The Senators were reacting to a proposal by Sens. Barbara Boxer, D-Calif., and John Kerry, D-Mass., that is similar to a bill passed earlier this year by the House. The cap-and-trade mechanism would limit greenhouse gas emissions and set up a market in which emissions can be bought or sold. The idea is to make carbon-based energy more expensive in order to encourage investment in cleaner energy and promote more efficient use of energy, with the long-term objective of slowing global warming and decreasing U.S. dependence on foreign oil.

Bond and Hutchison were headliners at a Capitol Hill press conference put together by American Trucking Associations, which opposes cap-and-trade. On hand from ATA was Barbara Windsor, president and CEO of Hahn Transportation. Windsor, who is first vice chairman of ATA and slated to become chairman next October, said that cap-and-trade will not reduce trucking's carbon emissions because trucking is not a discretionary user of fuel.

"Proponents of an economy-wide cap and trade system believe that by increasing the price of fuel, fuel users will either purchase more fuel efficient vehicles or convert to alternative-fueled vehicles," Windsor said. "These options are not currently available to the trucking industry in any meaningful manner."

Bond and Hutchison said their study shows the House cap-and-trade bill would impose a $2 trillion tax on gasoline, a $1.3 trillion tax on diesel and a $330 billion tax on aviation fuel, for the total of $3.6 trillion over 35 years. They said the Senate version of the bill would be even more expensive.

Neither is inclined to look for ways to work with a cap-and-trade system, mitigating its impact on core industries such as trucking and farming by carving out exceptions. It's the concept that's flawed, they said.

"When government gets in and tries to start picking winners and losers, who gets excepted, who doesn't, you're still going to wind up hitting people who should not be hit," said Sen. Bond.

Hutchison said it is hard to make exceptions because the proposal works by putting the cost of emissions on fuel refiners, who would have to pass that cost through to customers in trucking and elsewhere.

"We can improve the environment and economy through American ingenuity and technological advancement, not with taxes and mandates that increase costs and burden American families and businesses," Hutchison said.

Bond added that according to the administrator of the Environmental Protection Agency, unless India and China adopt a similar system - which they have said they will not - that cap-and-trade would have only a slight impact on global temperatures. "Our best hope of reducing emissions is to develop technology and share it with India and China," he said.

Both Bond and Hutchison support the idea of using nuclear energy to produce electricity, arguing that it would reduce the emissions associated with burning coal and that new technologies can greatly reduce the amount of hazardous waste created by old-fashioned nuclear power plants.

Bond said he is among those who believe the question of whether or not man-made emissions are contributing to global warming is not yet settled.

The majority of the U.S. and international scientific establishment has concluded that man-made emissions have contributed to a dangerous warming trend.
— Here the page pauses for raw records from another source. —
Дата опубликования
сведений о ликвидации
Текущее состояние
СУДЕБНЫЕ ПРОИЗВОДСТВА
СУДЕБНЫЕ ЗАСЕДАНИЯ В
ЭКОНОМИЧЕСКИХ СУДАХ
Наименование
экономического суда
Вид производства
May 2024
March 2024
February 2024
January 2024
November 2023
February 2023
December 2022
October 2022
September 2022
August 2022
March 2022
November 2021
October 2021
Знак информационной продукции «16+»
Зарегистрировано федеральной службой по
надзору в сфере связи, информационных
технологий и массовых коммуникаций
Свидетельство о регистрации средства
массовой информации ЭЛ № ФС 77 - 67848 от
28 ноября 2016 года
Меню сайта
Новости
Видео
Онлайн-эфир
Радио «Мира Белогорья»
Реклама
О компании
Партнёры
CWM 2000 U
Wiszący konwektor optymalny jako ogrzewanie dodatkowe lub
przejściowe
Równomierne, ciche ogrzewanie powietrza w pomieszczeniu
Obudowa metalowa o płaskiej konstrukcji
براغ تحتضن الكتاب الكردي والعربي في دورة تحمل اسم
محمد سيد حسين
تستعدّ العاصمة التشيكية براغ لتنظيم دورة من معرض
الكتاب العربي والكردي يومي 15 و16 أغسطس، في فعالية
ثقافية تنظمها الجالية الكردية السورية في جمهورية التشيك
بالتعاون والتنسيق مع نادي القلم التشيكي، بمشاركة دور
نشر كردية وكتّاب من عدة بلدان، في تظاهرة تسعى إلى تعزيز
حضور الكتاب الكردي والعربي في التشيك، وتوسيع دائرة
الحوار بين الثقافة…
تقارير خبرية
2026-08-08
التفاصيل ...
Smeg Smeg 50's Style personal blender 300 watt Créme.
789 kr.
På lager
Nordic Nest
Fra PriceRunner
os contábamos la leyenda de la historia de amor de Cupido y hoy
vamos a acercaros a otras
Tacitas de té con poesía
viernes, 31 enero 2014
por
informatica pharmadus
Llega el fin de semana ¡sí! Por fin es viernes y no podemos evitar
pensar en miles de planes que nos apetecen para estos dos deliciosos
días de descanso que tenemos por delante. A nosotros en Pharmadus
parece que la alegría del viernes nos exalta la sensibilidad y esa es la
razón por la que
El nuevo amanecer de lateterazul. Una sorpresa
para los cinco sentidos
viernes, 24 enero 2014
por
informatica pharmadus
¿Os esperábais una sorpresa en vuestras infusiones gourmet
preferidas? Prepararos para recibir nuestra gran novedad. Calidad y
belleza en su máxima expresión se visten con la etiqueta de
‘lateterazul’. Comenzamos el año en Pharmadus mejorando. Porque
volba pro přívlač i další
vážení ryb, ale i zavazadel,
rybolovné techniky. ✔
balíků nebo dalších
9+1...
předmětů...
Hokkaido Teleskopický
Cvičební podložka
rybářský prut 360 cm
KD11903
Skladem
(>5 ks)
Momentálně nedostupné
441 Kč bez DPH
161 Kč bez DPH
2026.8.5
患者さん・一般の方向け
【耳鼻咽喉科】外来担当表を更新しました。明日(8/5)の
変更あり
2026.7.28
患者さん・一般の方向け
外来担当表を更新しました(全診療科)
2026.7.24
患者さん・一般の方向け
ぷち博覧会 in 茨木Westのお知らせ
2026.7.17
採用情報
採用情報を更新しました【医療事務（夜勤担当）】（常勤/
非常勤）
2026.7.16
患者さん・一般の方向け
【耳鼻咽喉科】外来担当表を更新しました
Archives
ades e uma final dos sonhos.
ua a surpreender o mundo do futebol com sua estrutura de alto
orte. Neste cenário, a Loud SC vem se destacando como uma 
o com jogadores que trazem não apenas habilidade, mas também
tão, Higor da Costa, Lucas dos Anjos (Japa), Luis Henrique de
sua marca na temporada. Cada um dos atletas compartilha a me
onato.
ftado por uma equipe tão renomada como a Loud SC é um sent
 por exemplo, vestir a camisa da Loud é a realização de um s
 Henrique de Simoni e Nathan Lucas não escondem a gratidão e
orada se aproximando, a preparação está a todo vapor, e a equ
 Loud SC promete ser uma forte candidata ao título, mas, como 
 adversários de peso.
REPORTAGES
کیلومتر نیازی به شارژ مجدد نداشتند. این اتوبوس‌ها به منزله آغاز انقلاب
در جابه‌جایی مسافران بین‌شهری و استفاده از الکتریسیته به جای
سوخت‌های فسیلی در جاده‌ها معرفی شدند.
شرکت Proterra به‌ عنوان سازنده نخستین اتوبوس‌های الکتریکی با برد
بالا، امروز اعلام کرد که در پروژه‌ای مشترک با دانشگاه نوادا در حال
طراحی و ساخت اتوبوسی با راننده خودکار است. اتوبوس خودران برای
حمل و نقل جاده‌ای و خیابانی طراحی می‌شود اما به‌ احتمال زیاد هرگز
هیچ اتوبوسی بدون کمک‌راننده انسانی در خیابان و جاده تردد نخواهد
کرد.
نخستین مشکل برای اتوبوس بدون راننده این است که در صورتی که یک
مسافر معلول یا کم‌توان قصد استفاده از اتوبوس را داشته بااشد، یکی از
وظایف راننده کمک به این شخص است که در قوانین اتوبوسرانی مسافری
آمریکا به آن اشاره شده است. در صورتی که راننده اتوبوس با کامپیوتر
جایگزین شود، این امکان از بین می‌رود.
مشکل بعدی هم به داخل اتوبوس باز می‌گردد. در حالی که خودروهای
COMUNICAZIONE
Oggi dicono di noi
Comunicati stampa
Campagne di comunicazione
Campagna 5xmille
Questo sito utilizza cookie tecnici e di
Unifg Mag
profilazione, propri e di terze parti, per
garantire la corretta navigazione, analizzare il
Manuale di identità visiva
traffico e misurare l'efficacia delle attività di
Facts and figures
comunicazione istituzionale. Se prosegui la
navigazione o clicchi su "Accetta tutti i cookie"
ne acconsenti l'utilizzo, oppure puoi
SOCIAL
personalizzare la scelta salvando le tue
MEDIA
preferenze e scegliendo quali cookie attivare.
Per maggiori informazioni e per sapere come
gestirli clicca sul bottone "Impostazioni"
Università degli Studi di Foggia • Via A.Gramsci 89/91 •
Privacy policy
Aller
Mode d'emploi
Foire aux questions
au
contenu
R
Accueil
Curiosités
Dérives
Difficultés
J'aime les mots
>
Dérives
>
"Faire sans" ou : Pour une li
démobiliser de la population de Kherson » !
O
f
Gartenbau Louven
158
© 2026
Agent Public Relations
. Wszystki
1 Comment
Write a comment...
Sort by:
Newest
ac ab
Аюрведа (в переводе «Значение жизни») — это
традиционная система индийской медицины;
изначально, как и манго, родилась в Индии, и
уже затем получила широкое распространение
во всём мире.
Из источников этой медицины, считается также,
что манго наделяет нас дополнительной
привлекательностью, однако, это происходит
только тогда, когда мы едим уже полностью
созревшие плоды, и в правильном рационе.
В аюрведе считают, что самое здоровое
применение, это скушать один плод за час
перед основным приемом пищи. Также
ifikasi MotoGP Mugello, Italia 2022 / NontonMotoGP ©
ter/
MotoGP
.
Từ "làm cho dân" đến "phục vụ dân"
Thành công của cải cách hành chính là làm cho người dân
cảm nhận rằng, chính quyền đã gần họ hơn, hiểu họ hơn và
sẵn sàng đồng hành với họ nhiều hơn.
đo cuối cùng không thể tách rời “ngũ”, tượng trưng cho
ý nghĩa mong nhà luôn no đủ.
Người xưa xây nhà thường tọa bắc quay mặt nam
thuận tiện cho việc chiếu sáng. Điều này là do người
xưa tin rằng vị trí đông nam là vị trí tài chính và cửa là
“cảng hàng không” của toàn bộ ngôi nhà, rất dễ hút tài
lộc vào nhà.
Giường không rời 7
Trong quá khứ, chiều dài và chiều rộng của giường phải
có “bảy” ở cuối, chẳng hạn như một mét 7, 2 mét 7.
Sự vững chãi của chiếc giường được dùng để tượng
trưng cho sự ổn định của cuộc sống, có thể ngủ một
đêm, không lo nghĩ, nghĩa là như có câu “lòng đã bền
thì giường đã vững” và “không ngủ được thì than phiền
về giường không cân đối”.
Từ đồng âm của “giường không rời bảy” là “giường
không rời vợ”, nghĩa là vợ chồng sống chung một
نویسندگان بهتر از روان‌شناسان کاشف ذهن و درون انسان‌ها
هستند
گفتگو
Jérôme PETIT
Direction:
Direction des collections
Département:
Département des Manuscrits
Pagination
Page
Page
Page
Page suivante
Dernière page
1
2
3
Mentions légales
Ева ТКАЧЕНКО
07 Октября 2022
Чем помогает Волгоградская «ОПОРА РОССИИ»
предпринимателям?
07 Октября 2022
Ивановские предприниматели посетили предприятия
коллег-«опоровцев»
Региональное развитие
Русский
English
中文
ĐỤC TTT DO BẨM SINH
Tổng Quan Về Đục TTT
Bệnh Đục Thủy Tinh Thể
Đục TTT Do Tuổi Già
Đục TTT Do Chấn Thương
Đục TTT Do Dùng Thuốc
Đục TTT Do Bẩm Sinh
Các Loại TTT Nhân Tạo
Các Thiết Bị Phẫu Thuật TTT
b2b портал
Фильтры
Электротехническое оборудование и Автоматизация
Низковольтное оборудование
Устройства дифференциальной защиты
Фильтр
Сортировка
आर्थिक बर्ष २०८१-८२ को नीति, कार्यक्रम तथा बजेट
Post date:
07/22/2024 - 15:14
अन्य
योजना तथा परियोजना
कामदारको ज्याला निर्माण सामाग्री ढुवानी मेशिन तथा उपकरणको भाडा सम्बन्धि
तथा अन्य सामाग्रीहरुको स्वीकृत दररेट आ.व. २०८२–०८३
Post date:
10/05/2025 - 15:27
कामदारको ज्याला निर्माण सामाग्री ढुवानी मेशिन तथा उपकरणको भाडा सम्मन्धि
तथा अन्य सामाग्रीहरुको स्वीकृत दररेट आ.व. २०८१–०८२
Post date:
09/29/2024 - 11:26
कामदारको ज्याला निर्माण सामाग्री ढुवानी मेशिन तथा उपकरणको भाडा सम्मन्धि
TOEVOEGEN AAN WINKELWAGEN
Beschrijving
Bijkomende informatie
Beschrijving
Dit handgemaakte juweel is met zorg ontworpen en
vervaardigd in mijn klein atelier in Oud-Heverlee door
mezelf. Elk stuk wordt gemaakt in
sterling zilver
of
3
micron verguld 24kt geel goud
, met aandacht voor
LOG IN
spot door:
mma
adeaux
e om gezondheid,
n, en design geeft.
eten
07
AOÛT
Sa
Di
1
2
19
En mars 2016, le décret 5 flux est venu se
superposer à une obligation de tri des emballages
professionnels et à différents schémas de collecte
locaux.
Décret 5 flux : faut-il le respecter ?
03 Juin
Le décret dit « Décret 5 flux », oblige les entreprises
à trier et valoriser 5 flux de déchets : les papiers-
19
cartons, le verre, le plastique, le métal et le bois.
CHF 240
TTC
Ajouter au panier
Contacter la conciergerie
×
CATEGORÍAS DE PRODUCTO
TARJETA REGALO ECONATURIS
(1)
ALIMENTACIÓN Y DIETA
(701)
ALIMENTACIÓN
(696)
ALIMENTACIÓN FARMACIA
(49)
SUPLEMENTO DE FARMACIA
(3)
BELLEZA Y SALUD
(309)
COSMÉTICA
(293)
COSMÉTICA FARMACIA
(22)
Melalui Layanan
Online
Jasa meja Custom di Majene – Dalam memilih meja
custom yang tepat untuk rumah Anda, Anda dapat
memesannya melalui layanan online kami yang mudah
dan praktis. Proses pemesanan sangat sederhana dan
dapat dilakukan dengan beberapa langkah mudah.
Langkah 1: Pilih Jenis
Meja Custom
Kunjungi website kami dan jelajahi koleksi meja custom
The National Oceanic and Atmospheric Administration, which has led a years-long research effort by more than a dozen federal agencies, says "global warming is unequivocal and primarily human-induced."

Climate-related changes are under way, affecting water, energy, transportation agriculture, ecosystems and health, NOAA says. Among other problems, the agency predicts more frequent and intense heat waves, heavy downpours leading to flooding and rising sea levels that threaten coastal areas.